#### Job 1:
According to the passage on Canada's school food program, what did the Liberals' 2021 re-election platform promise?
#### Job 2:
Print the part of the passage on Canada's school food program between "Slow progress on" and "volunteers to run.", inclusive.

#### Passage:
·····
Slow progress on a federal promise to create a national school food program is causing advocates to fear it may have been cut from the government's priority menu, exacerbating the country's affordability and hunger crisis.
Canada is the only G7 country without a national school food program, putting it in 37th place out of the world's 41 wealthiest countries when it comes to feeding school children, according to UNICEF in 2017. Instead, the country relies on a patchwork of initiatives funded by provincial or territorial governments that depend heavily on volunteers to run.
The Liberals' 2021 re-election platform included a promise to spend $1 billion over five years to create a national school meal program and standards. But nearly three years later, advocates say the government has little to show for its promise.
"For a government that needs to worry about doing the right thing during the affordability crisis, this is probably the biggest single investment they can make," said Debbie Field, the co-ordinator of the Coalition for Healthy School Food. Even a relatively modest investment of $200 million "could be a very easy way for the government to make things a lot better for many … in Canada."
School food programs are known to have wide-ranging benefits. From improving students' concentration in class or tackling public health issues like childhood obesity to fostering a sense of community helpful to kids' mental health, research shows their benefits disproportionately outweigh the cost.
The benefits are also long-lasting. According to a recent analysis of Sweden's decades-old program, school meals increased people's average lifetime earnings by about three per cent, rising to six per cent for people from low-income families.
The program generated "substantial long-term benefits,'' including improving educational and health outcomes, the authors found. For Field, the research emphasizes that while universal school meal programs have larger impacts on children from lower-income families, they should be "for all kids."
·····
#### Given entries:
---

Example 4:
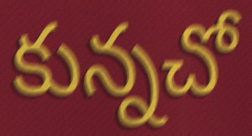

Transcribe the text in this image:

కున్నచో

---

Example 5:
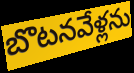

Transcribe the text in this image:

బొటనవేళ్లను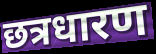
छत्रधारणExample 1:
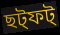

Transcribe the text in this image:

ছট্ফট্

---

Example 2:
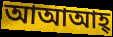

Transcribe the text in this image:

আআআহ্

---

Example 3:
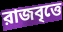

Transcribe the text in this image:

রাজবৃত্তে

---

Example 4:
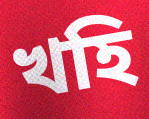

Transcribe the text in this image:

খহি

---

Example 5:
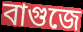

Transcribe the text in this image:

বাগুজে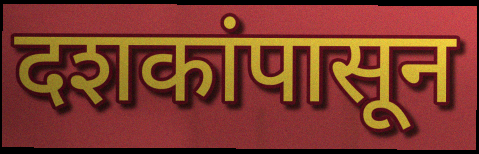
दशकांपासून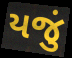
યજું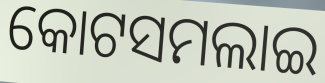
କୋଟସମଲାଇ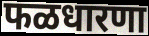
फळधारणा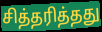
சித்தரித்ததுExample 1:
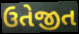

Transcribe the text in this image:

ઉતેજીત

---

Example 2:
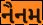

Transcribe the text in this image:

નૈનમ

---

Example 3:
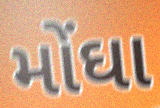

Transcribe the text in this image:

મોંઘા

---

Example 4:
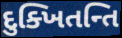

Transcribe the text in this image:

દુક્ખિતન્તિ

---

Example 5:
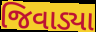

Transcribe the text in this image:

જિવાડ્યા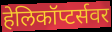
हेलिकॉप्टर्सवरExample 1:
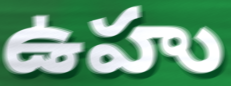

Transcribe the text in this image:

ఉహు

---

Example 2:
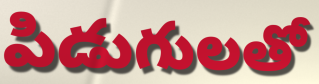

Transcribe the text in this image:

పిడుగులతో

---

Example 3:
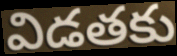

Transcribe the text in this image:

విడతకు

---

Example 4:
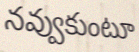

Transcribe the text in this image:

నవ్వుకుంటూ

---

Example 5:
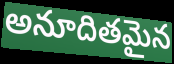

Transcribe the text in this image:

అనూదితమైనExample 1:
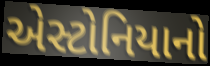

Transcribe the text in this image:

એસ્ટોનિયાનો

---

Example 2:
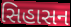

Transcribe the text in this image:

સિહાસન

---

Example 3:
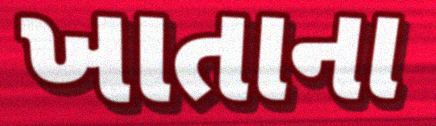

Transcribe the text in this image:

ખાતાના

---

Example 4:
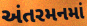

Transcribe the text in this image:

અંતરમનમાં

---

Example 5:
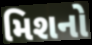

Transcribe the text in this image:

મિશનો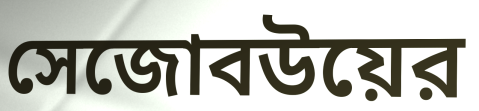
সেজোবউয়েরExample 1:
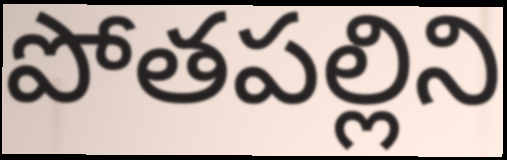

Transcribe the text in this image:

పోతపల్లిని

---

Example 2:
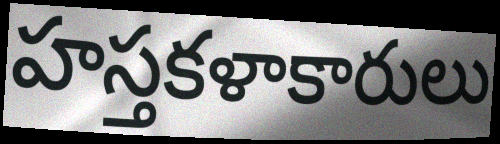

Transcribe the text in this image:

హస్తకళాకారులు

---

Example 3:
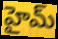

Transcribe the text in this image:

హైమ్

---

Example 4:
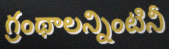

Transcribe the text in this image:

గ్రంథాలన్నింటినీ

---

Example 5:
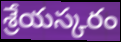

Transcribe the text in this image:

శ్రేయస్కరం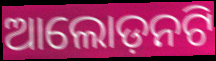
ଆଲୋଡ଼ନଟି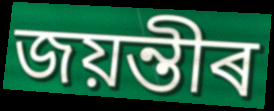
জয়ন্তীৰ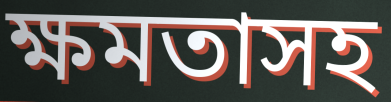
ক্ষমতাসহ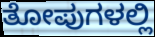
ತೋಪುಗಳಲ್ಲಿ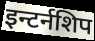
·····
#### Answer 1:
To spend $1 billion over five years to create a national school meal program and standards.

#### Answer 2:
Slow progress on a federal promise to create a national school food program is causing advocates to fear it may have been cut from the government's priority menu, exacerbating the country's affordability and hunger crisis.
Canada is the only G7 country without a national school food program, putting it in 37th place out of the world's 41 wealthiest countries when it comes to feeding school children, according to UNICEF in 2017. Instead, the country relies on a patchwork of initiatives funded by provincial or territorial governments that depend heavily on volunteers to run.